THE INPUT –
——

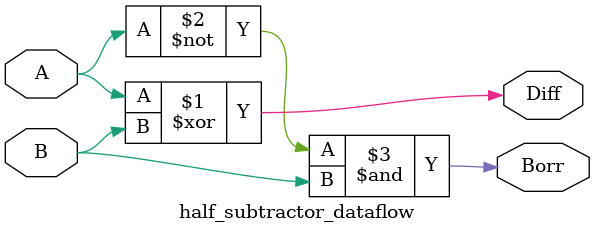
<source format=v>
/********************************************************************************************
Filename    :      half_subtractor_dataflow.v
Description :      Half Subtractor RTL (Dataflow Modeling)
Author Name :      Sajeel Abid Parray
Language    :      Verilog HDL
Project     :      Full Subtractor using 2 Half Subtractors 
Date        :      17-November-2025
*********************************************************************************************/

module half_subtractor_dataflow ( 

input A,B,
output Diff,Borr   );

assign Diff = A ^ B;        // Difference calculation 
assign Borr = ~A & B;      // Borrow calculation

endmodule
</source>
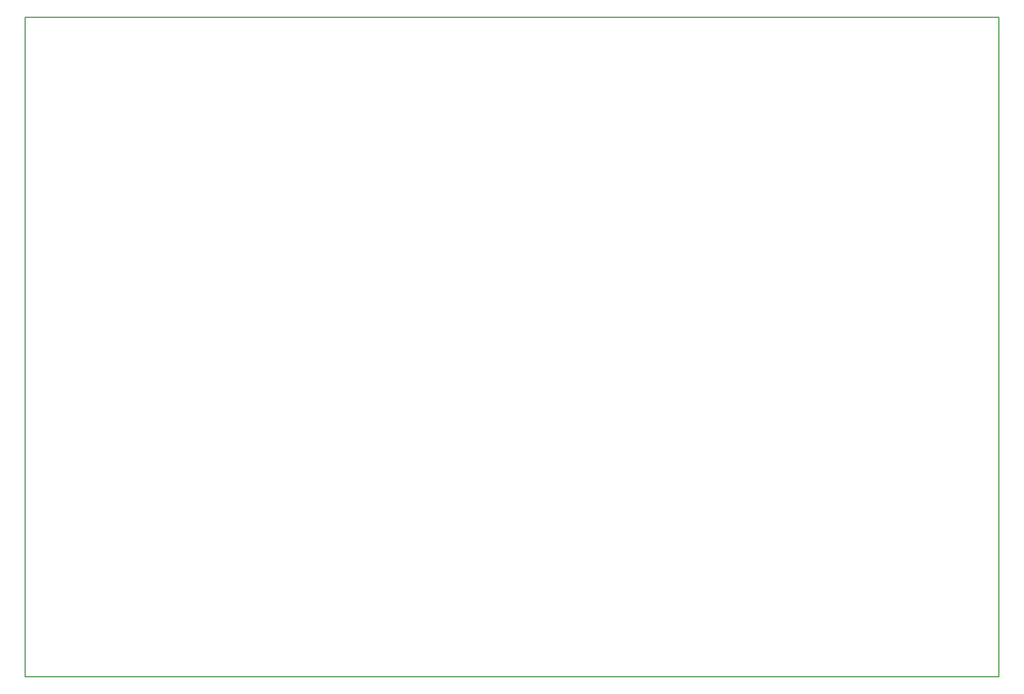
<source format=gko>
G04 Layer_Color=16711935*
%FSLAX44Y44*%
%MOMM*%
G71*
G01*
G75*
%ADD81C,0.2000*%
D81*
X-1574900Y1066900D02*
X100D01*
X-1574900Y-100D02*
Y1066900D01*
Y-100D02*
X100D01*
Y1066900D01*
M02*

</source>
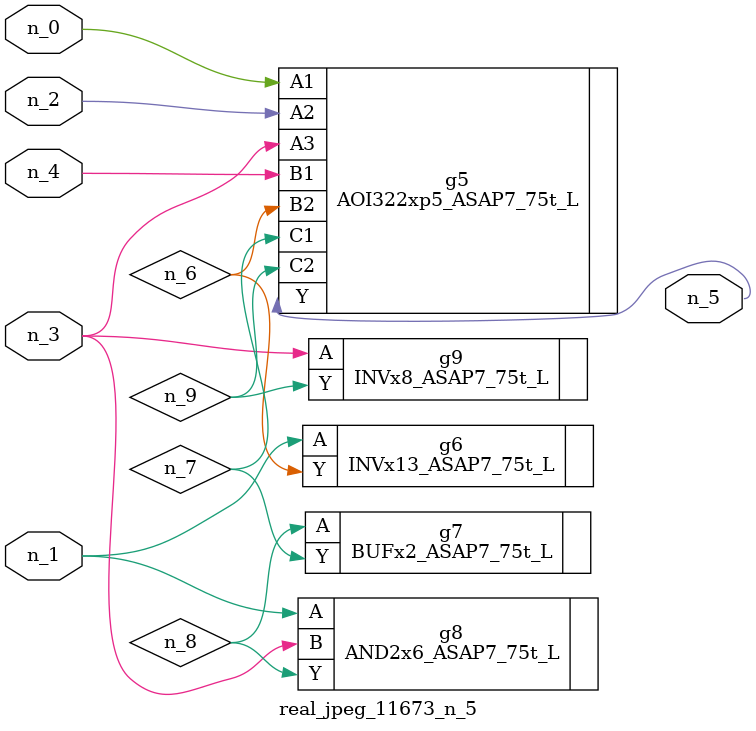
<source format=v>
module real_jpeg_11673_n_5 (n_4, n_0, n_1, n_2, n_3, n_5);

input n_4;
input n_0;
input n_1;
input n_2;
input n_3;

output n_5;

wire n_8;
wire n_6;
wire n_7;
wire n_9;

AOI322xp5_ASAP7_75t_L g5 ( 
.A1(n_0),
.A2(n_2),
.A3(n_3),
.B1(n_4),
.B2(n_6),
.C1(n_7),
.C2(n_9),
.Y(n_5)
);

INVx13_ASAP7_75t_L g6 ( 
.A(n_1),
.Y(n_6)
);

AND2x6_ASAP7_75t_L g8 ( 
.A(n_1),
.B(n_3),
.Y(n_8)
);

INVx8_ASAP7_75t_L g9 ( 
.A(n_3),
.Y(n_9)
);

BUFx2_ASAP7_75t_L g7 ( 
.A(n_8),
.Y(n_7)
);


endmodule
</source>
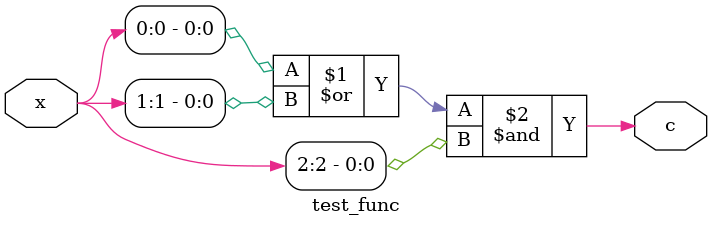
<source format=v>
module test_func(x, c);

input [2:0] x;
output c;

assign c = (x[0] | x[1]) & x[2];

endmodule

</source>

——

WORK ORDER –
The answer must repeat every record exactly, with all pictures left out.

YOUR RESPONSE –
<source format=v>
/********************************************************************************************
Filename    :      half_subtractor_dataflow.v
Description :      Half Subtractor RTL (Dataflow Modeling)
Author Name :      Sajeel Abid Parray
Language    :      Verilog HDL
Project     :      Full Subtractor using 2 Half Subtractors 
Date        :      17-November-2025
*********************************************************************************************/

module half_subtractor_dataflow ( 

input A,B,
output Diff,Borr   );

assign Diff = A ^ B;        // Difference calculation 
assign Borr = ~A & B;      // Borrow calculation

endmodule
</source>
<source format=gko>
G04 Layer_Color=16711935*
%FSLAX44Y44*%
%MOMM*%
G71*
G01*
G75*
%ADD81C,0.2000*%
D81*
X-1574900Y1066900D02*
X100D01*
X-1574900Y-100D02*
Y1066900D01*
Y-100D02*
X100D01*
Y1066900D01*
M02*

</source>
<source format=v>
module real_jpeg_11673_n_5 (n_4, n_0, n_1, n_2, n_3, n_5);

input n_4;
input n_0;
input n_1;
input n_2;
input n_3;

output n_5;

wire n_8;
wire n_6;
wire n_7;
wire n_9;

AOI322xp5_ASAP7_75t_L g5 ( 
.A1(n_0),
.A2(n_2),
.A3(n_3),
.B1(n_4),
.B2(n_6),
.C1(n_7),
.C2(n_9),
.Y(n_5)
);

INVx13_ASAP7_75t_L g6 ( 
.A(n_1),
.Y(n_6)
);

AND2x6_ASAP7_75t_L g8 ( 
.A(n_1),
.B(n_3),
.Y(n_8)
);

INVx8_ASAP7_75t_L g9 ( 
.A(n_3),
.Y(n_9)
);

BUFx2_ASAP7_75t_L g7 ( 
.A(n_8),
.Y(n_7)
);


endmodule
</source>
<source format=v>
module test_func(x, c);

input [2:0] x;
output c;

assign c = (x[0] | x[1]) & x[2];

endmodule

</source>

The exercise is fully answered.